There is nothing that could please as much as a bit of friendly talk on the subject of Johnson and Lycidas, and to this end it would be good to think others might share our pleasure; but I fear that in the world of this moment there are probably going to be relatively few people to whom Johnson means anything, and but a very small fraction of those to whom Lycidas means anything... duh, wasn't he that Greek dude who like Greeked the big stone up the mountain? Like, what's up with that?

So anyway, in order that all may participate in this symposium, here are Johnson's remarks on Lycidas, the poem (from his Life of Milton):

*

One of the poems on which much praise has been bestowed is Lycidas; of which the diction is harsh, the rhymes uncertain, and the numbers unpleasing. What beauty there is, we must, therefore, seek in the sentiments and images. It is not to be considered as the effusion of real passion; for passion runs not after remote allusions and obscure opinions. Passion plucks no berries from the myrtle and ivy, nor calls upon Arethuse and Mincius, nor tells of rough "satyrs and fauns with cloven heel." Where there is leisure for fiction, there is little grief.

In this poem there is no nature, for there is no truth; there is no art, for there is nothing new. Its form is that of a pastoral: easy, vulgar, and, therefore, disgusting; whatever images it can supply are long ago exhausted; and its inherent improbability always forces dissatisfaction on the mind.
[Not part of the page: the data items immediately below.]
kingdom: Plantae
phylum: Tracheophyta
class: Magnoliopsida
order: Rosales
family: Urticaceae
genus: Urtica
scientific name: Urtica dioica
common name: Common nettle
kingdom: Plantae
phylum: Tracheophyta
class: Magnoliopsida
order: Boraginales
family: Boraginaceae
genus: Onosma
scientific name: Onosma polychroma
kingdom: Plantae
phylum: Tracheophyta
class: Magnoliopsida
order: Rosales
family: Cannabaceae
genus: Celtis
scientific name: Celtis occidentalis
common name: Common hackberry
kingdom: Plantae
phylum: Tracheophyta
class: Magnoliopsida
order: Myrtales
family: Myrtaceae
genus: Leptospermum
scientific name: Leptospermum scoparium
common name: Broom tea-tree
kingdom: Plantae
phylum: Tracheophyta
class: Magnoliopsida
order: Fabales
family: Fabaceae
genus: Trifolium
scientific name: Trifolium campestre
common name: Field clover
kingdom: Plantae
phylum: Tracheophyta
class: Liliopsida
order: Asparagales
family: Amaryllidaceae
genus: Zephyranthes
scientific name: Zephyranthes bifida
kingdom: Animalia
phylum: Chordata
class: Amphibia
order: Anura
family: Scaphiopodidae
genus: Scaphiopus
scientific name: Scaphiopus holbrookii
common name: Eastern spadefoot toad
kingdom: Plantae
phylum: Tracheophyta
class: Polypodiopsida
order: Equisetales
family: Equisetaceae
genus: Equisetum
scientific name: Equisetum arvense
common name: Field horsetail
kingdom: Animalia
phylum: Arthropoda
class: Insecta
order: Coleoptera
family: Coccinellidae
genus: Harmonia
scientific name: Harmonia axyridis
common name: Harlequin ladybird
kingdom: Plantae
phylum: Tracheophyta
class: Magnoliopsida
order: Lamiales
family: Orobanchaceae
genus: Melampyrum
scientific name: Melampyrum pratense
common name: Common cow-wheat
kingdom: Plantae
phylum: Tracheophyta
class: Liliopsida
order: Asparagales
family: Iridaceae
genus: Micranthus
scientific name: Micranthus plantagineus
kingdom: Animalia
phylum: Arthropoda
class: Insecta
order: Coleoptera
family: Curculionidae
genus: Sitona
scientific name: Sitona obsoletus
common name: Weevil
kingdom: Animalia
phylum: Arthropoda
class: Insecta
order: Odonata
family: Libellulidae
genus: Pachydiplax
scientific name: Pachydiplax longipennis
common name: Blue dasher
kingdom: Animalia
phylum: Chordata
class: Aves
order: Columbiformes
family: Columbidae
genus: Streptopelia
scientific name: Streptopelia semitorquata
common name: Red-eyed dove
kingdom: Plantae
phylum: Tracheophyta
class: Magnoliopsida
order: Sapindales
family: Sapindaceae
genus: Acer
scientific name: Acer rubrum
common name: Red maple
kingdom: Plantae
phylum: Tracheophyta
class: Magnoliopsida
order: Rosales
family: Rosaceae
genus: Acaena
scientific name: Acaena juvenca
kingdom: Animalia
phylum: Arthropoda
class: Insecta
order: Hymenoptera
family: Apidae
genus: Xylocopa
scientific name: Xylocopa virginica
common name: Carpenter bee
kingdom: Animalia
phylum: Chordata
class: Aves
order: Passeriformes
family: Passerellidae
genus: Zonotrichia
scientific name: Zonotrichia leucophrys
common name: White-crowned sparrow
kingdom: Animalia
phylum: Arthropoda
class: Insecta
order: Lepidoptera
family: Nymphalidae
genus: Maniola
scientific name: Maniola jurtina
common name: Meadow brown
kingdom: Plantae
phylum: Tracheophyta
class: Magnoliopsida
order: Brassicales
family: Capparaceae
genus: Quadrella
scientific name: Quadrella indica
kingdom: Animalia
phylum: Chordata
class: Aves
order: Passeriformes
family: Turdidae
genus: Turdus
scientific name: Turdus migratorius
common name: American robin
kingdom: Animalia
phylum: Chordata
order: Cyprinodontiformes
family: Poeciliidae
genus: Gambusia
When Cowley tells of Hervey, that they studied together, it is easy to suppose how much he must miss the companion of his labours, and the partner of his discoveries; but what image of tenderness can be excited by these lines?

We drove afield, and both together heard, What time the grey fly winds her sultry horn, Batt'ning our flocks with the fresh dews of night.

We know that they never drove afield, and that they had no flocks to batten; and, though it be allowed that the representation may be allegorical, the true meaning is so uncertain and remote, that it is never sought, because it cannot be known when it is found.

Among the flocks, and copses, and flowers, appear the heathen deities; Jove and Phoebus, Neptune and Aeolus, with a long train of mythological imagery, such as a college easily supplies. Nothing can less display knowledge, or less exercise invention, than to tell how a shepherd has lost his companion, and must now feed his flocks alone, without any judge of his skill in piping; and how one god asks another god what is become of Lycidas, and how neither god can tell. He who thus grieves will excite no sympathy; he who thus praises will confer no honour.

This poem has yet a grosser fault. With these trifling fictions are mingled the most awful and sacred truths, such as ought never to be polluted with such irreverend combinations. The shepherd, likewise, is now a feeder of sheep, and afterwards an ecclesiastical pastor, a superintendent of a Christian flock. Such equivocations are always unskilful; but here they are indecent, and, at least, approach to impiety, of which, however, I believe the writer not to have been conscious. Such is the power of reputation justly acquired, that its blaze drives away the eye from nice examination. Surely no man could have fancied that he read Lycidas with pleasure, had he not known the author.

TC said...

All this is as you suggest perhaps a wee bit hard... but then the ad hominem strike with "We know that they never drove afield, and that they had no flocks to batten..." is surely difficult to defend against.

And too, "...a long train of mythological imagery, such as a college easily supplies."

Not to go too roughly on Milton or his poem. Lycidas I probably knew by heart fifty years ago. (Thank gods for memory loss, the clutter finally becomes terrific.) I sat in the buttery at Christ's, once, admiring Milton's cherry tree. He had been called the Lady of Christ's.

I doubt anyone ever called Johnson a lady, or Wagner either for that matter -- though beyond that, I can't make out many points of resemblance between those two, other than the fact you don't care for either, as of course is your perfect right.